>> BEGIN Document extract

Please find attached the complete prototype patch that implements the
above suggestion.

The patch includes:
- implementation of instrumented try_cmpxchg{,64}_local definitions
- corresponding arch_try_cmpxchg{,64}_local fallback definitions
- generic local{,64}_try_cmpxchg (and local{,64}_cmpxchg) C wrappers

- x86 specific local_try_cmpxchg (and local_cmpxchg) C wrappers
- x86 specific arch_try_cmpxchg_local definition

- kernel/events/ring_buffer.c change to test local_try_cmpxchg
implementation and illustrate the transition
- arch/x86/events/core.c change to test local64_try_cmpxchg
implementation and illustrate the transition

The definition of atomic_long_t is different for 64-bit and 32-bit
targets (s64 vs int), so target specific C wrappers have to use
different casts to account for this difference.

Uros.


Attachments:
try_cmpxchg_local-04042023.diff.txt (8.69 kB)

2023-04-04 13:33:23

by Mark Rutland

[permalink] [raw]
Subject: Re: [PATCH 01/10] locking/atomic: Add missing cast to try_cmpxchg() fallbacks

On Tue, Apr 04, 2023 at 02:24:38PM +0200, Uros Bizjak wrote:
> On Mon, Apr 3, 2023 at 12:19 PM Mark Rutland <[email protected]> wrote:
> >
> > On Sun, Mar 26, 2023 at 09:28:38PM +0200, Uros Bizjak wrote:
> > > On Fri, Mar 24, 2023 at 5:33 PM Mark Rutland <[email protected]> wrote:
> > > >
> > > > On Fri, Mar 24, 2023 at 04:14:22PM +0000, Mark Rutland wrote:
> > > > > On Fri, Mar 24, 2023 at 04:43:32PM +0100, Uros Bizjak wrote:
> > > > > > On Fri, Mar 24, 2023 at 3:13 PM Mark Rutland <[email protected]> wrote:
> > > > > > >
> > > > > > > On Sun, Mar 05, 2023 at 09:56:19PM +0100, Uros Bizjak wrote:
> > > > > > > > Cast _oldp to the type of _ptr to avoid incompatible-pointer-types warning.

>> END Document extract

In the patch discussion, which types define atomic_long_t on 64-bit and 32-bit targets?

>> BEGIN Entries

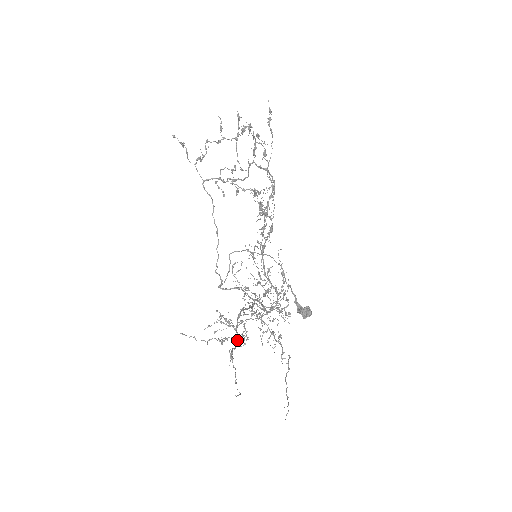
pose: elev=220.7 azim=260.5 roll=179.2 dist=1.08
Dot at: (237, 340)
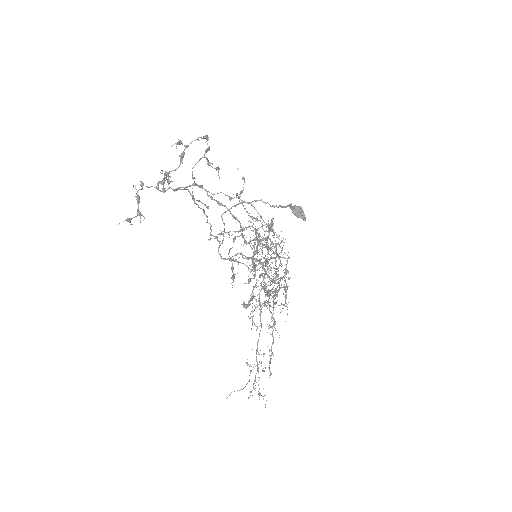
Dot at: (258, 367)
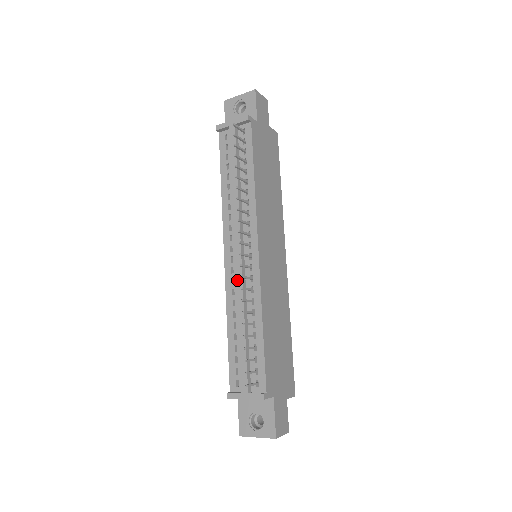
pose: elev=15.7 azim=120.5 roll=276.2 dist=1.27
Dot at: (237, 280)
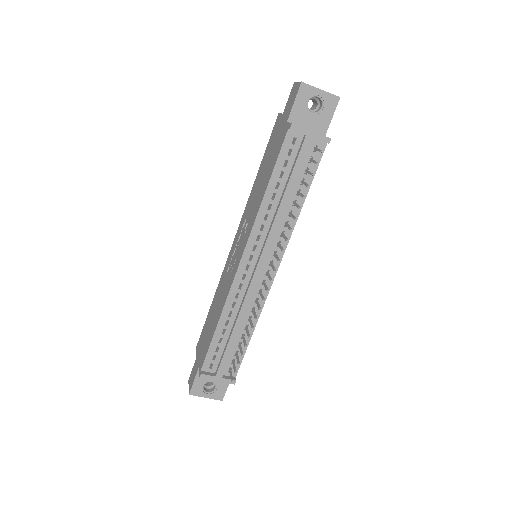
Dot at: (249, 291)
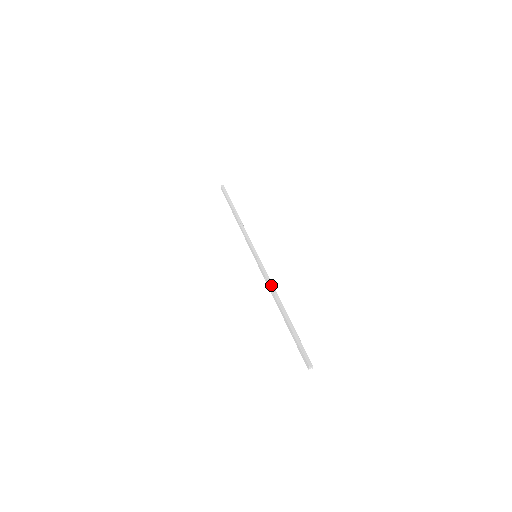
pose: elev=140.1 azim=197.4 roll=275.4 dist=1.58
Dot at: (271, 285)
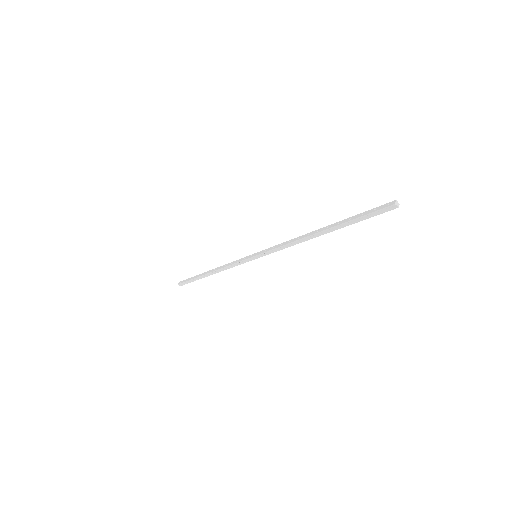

>> END Entries

# Output:
It is s64 on 64-bit targets and int on 32-bit targets.